Federated Query in Amazon Redshift for Postgres & MySQL databases

4 min readJan 12, 2022

Overview

Federated queries in Amazon Redshift, enables you to query and analyze data across operational databases, data warehouses, and data lakes. With the Federated Query feature, you can integrate queries from Amazon Redshift on live data in external databases. Federated queries currently can work with external databases in Amazon RDS for PostgreSQL, Amazon Aurora PostgreSQL-Compatible Edition, Amazon RDS for MySQL, and Amazon Aurora MySQL-Compatible Edition.

To reduce the data movement over the network and improve performance, Amazon Redshift distributes part of the computation for federated queries directly into the remote operational databases. Amazon Redshift also uses its parallel processing capacity to support running these queries, as needed.
+++++
* _TASK BRIEF_
Please list every external database service that the federated query overview says Amazon Redshift federated queries can currently work with. The entries that come next are drawn from a separate source.

* _DATASET_
+++++
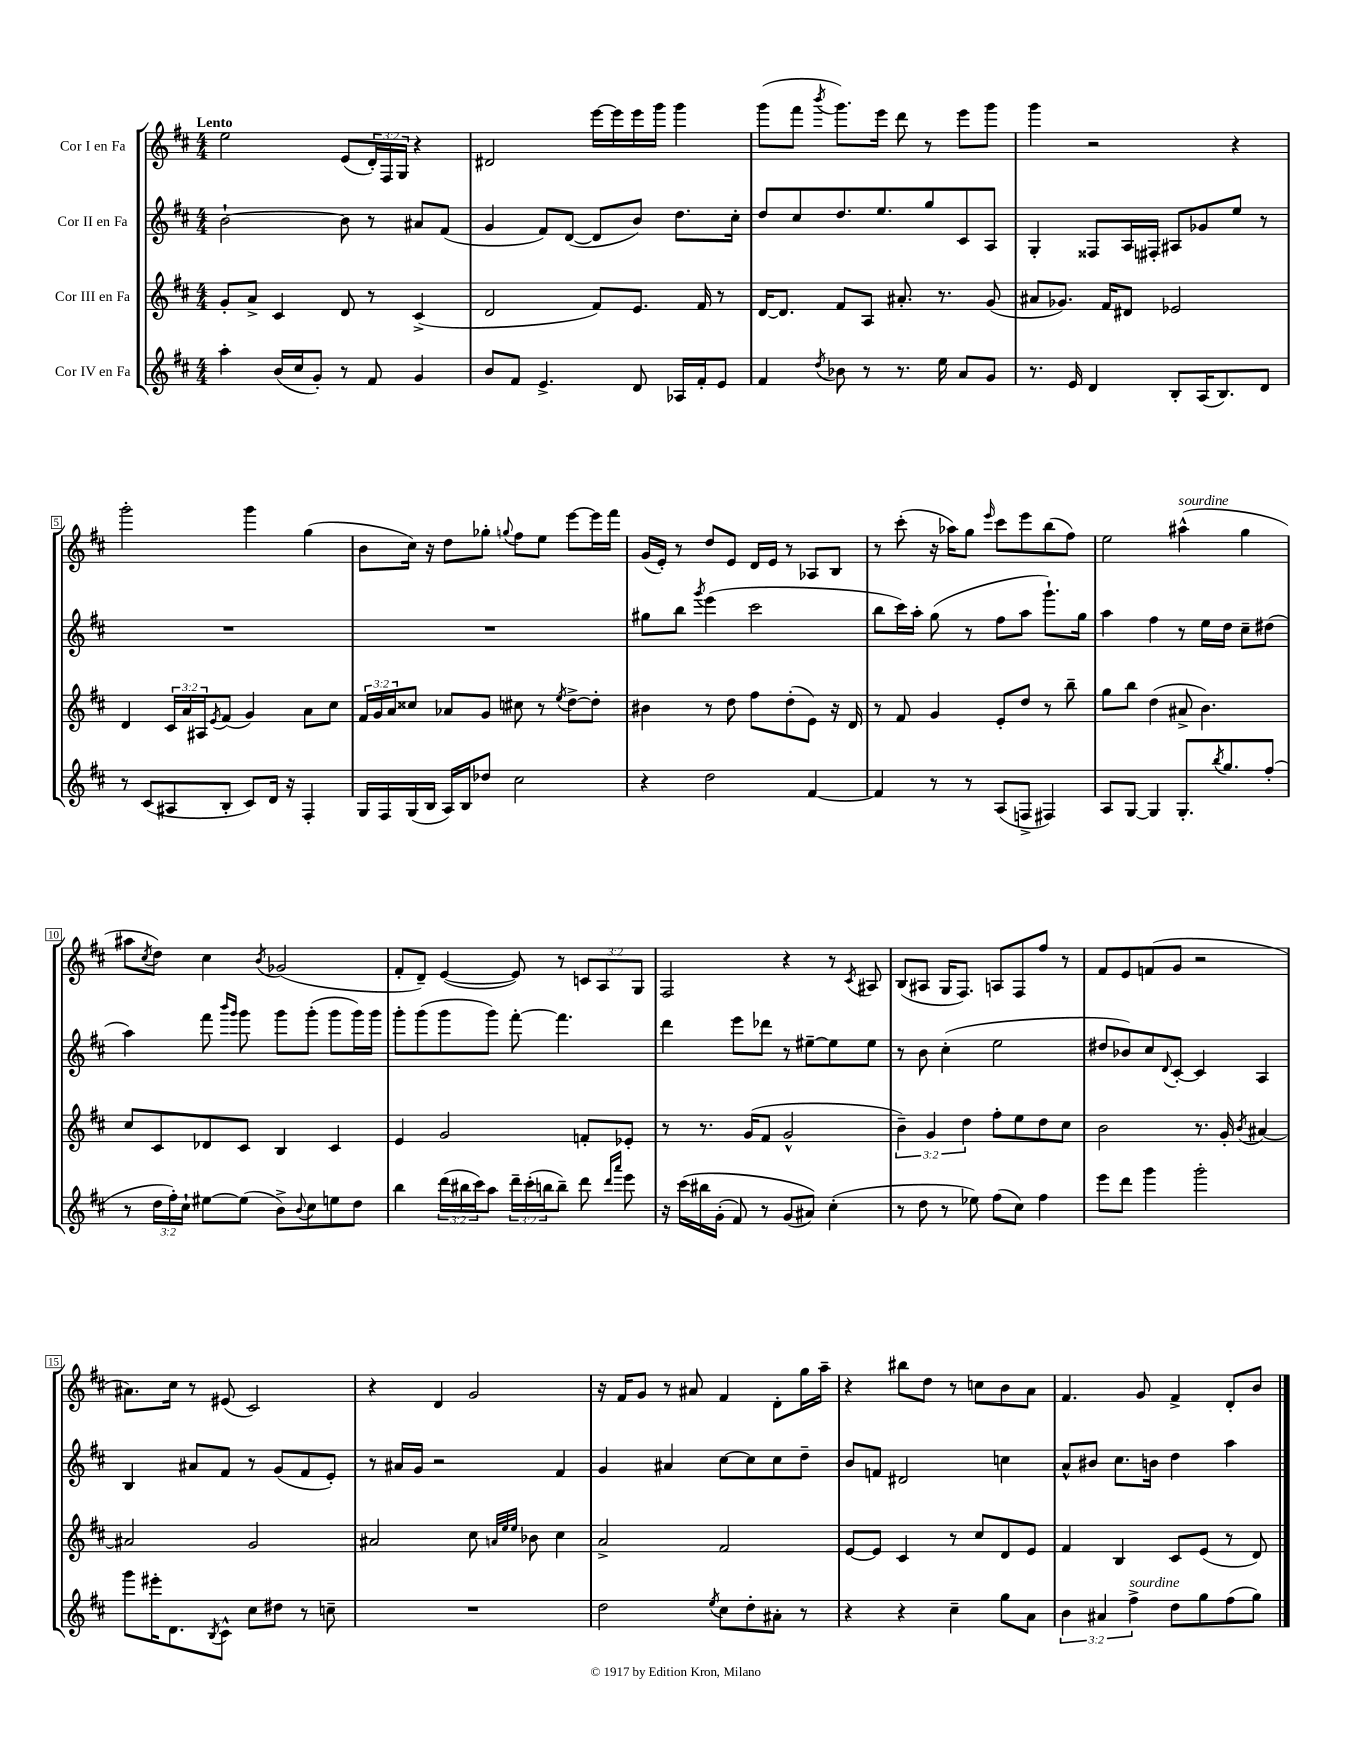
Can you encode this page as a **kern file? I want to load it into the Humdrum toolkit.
+++++
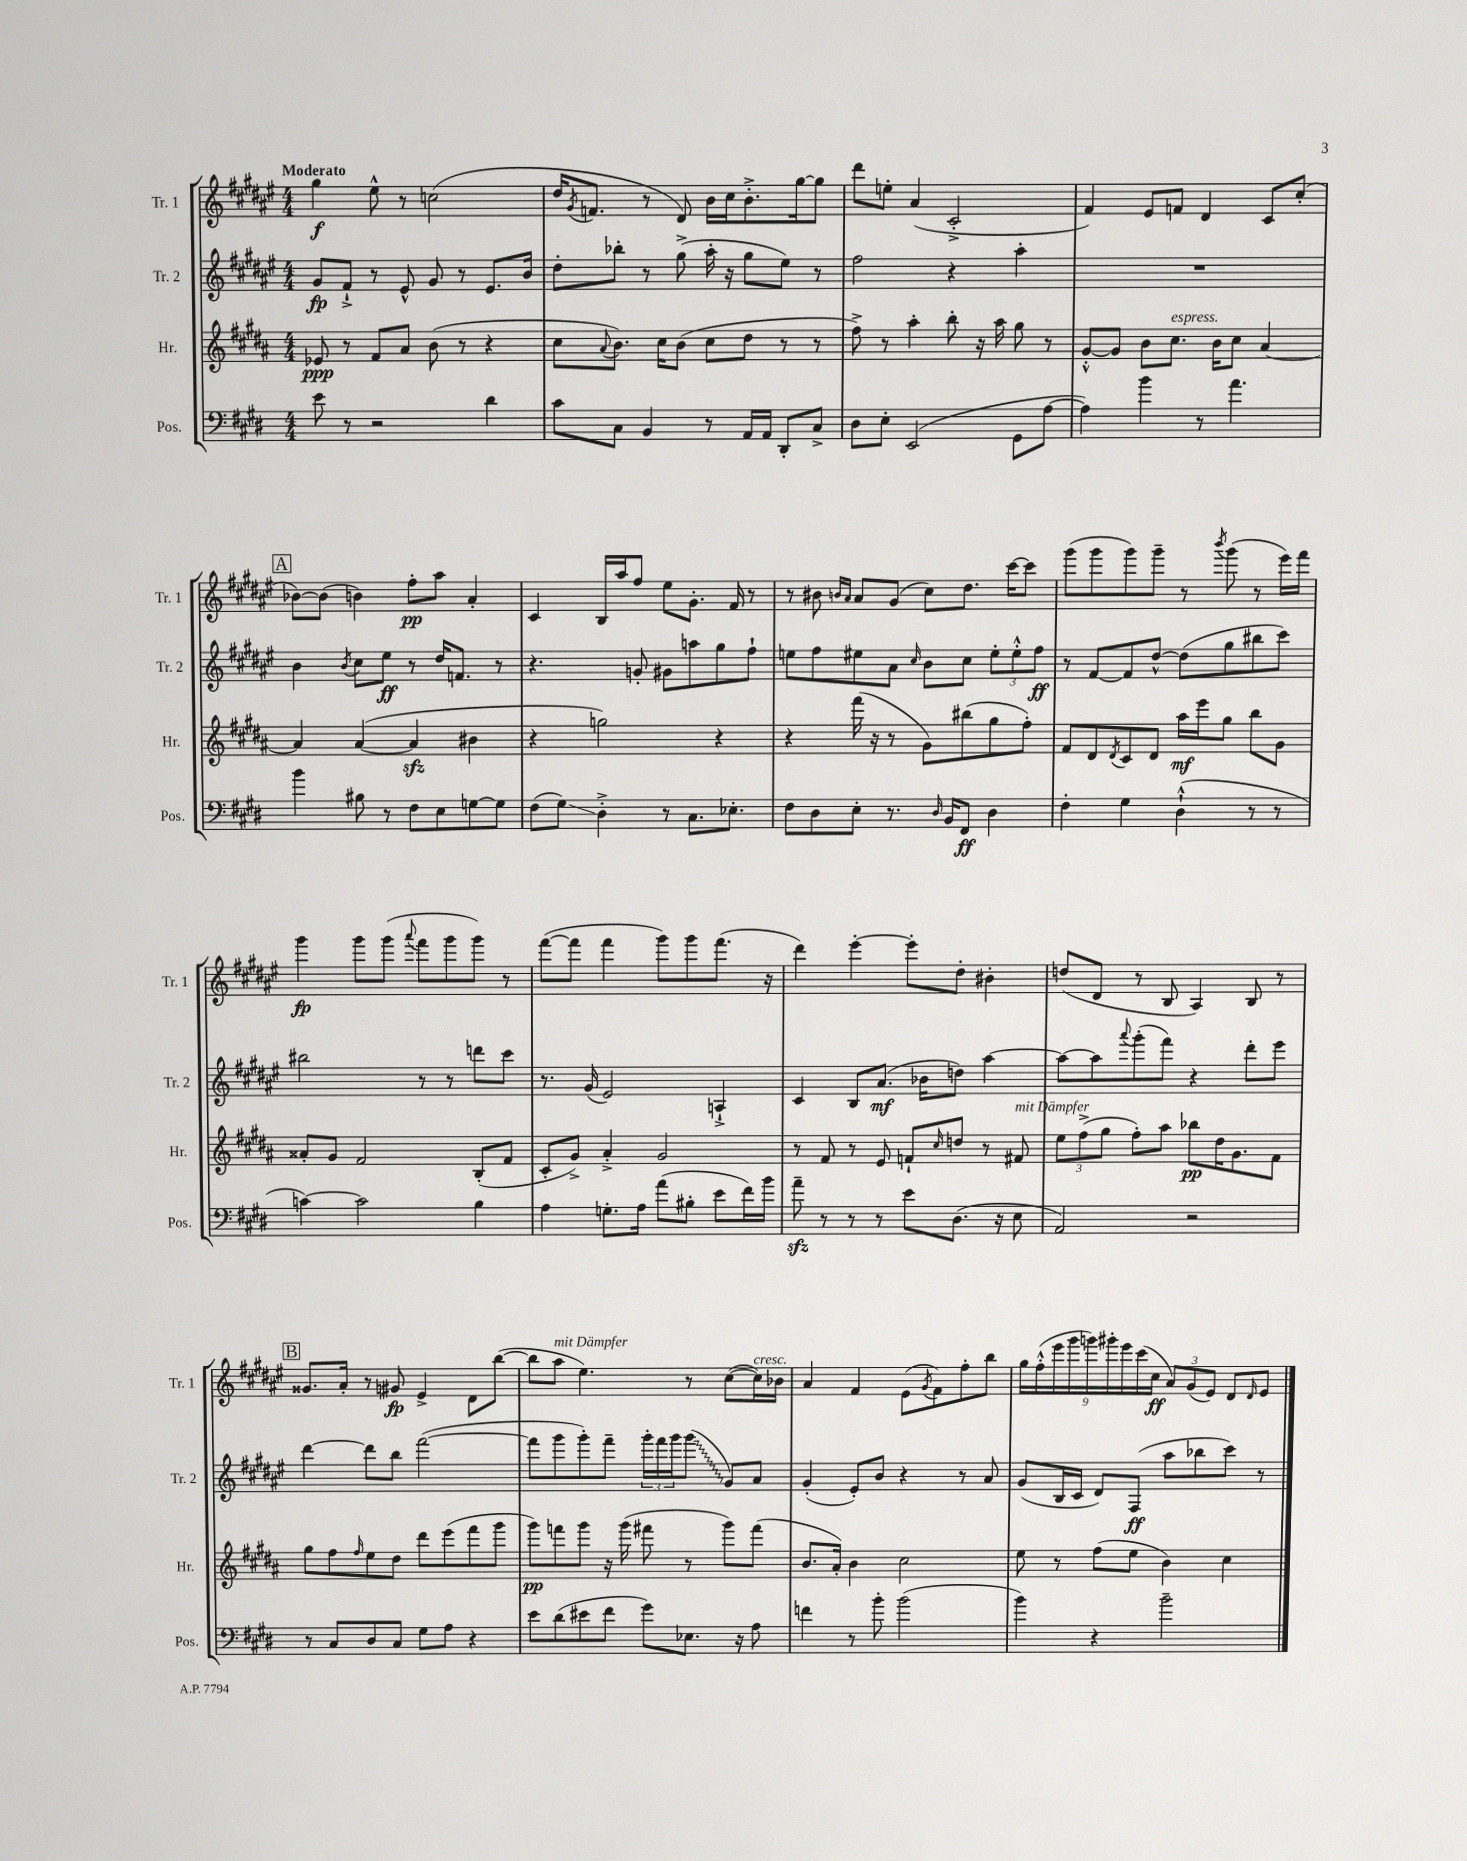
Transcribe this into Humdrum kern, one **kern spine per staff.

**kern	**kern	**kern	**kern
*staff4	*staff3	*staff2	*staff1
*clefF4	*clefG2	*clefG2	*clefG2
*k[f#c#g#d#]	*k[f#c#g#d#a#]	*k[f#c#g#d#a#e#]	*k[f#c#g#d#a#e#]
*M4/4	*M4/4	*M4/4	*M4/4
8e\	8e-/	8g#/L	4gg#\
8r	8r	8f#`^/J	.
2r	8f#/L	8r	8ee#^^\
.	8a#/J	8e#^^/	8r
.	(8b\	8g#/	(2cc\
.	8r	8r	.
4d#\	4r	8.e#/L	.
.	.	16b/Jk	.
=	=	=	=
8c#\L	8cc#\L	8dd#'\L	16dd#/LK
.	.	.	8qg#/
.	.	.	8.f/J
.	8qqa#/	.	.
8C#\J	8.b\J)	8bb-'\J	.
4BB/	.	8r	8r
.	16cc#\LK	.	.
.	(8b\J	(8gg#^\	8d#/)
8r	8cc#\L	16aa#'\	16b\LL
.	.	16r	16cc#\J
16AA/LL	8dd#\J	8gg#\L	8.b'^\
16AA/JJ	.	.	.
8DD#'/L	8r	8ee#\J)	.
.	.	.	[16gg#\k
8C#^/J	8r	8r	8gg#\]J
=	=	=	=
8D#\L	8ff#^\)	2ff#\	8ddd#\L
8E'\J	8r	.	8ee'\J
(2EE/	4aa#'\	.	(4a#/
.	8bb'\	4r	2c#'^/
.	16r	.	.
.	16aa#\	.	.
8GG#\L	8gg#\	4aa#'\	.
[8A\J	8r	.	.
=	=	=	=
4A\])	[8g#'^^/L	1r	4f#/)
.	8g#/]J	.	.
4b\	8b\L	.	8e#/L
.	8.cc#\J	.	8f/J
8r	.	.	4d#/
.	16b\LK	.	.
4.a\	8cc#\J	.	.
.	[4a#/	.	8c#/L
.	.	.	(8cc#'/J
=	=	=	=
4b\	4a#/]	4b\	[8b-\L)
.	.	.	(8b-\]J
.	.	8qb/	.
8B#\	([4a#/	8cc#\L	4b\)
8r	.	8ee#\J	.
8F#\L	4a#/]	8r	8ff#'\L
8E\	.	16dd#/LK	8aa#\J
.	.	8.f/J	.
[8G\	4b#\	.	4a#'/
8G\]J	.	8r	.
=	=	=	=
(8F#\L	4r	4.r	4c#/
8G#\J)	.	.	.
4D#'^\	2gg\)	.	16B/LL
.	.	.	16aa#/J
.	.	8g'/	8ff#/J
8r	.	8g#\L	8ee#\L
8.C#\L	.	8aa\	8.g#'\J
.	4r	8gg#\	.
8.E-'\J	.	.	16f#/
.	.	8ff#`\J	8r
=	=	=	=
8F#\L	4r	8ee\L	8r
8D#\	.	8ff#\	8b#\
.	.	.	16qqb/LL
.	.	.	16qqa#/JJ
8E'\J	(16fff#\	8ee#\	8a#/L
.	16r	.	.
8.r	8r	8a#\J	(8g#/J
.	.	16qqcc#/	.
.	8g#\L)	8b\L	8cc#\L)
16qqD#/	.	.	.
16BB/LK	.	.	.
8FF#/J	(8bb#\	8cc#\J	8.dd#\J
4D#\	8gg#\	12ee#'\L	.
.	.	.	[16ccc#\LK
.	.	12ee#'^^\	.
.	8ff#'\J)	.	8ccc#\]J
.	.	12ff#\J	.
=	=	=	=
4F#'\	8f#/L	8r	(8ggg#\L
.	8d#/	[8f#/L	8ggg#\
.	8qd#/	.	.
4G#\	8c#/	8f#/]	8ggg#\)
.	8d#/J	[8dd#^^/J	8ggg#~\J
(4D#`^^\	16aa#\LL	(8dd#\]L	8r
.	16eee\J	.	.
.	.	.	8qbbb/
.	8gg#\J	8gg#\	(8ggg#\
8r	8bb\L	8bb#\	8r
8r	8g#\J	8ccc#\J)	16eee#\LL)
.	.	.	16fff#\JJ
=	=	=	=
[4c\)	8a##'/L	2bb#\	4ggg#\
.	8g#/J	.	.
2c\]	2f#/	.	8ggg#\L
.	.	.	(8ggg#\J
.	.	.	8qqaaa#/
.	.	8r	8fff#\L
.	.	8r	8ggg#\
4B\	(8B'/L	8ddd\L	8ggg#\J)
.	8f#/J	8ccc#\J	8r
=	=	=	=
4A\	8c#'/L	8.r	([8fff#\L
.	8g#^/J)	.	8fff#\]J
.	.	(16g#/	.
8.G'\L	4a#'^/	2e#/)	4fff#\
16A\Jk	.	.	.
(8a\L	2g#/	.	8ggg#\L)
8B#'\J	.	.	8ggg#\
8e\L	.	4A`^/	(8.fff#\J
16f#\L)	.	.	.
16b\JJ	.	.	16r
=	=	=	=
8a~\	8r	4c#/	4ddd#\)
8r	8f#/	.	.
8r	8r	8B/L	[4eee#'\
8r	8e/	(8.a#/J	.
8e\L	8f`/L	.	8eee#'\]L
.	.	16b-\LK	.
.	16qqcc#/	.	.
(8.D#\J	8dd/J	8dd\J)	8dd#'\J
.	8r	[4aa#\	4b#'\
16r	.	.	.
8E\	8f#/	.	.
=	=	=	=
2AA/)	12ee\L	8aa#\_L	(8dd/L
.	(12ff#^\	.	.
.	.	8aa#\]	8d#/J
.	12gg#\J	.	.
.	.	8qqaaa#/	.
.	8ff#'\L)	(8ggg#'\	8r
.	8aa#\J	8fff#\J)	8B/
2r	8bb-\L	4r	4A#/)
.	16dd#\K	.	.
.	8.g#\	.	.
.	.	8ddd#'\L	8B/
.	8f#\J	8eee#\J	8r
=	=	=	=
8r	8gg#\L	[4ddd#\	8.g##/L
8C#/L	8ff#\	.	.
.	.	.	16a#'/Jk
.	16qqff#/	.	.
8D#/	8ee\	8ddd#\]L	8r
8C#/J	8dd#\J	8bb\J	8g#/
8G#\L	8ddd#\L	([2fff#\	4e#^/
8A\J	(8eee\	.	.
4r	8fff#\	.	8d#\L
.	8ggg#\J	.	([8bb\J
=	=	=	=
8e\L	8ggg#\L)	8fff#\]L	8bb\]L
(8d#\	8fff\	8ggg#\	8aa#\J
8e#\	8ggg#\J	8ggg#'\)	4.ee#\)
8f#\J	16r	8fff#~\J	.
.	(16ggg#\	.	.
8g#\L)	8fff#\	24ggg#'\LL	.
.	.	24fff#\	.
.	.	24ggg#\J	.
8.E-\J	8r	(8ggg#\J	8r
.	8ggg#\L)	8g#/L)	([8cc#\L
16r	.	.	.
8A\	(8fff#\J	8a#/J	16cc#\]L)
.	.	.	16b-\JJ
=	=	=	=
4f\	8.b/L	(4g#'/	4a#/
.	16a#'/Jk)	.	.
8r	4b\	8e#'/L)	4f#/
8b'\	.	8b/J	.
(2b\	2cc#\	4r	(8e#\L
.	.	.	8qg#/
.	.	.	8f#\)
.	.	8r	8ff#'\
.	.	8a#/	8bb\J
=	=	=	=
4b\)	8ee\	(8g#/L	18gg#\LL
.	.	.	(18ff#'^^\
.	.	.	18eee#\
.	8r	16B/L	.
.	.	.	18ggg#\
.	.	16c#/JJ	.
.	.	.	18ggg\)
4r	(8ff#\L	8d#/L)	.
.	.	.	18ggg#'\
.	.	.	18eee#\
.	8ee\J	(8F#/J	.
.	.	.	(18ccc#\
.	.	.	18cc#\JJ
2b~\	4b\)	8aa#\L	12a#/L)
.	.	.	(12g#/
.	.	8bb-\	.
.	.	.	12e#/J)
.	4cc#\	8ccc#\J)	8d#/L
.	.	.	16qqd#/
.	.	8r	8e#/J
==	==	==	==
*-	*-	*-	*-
+++++
* _EXERCISE ANSWER_
- Amazon RDS for PostgreSQL
- Amazon Aurora PostgreSQL-Compatible Edition
- Amazon RDS for MySQL
- Amazon Aurora MySQL-Compatible Edition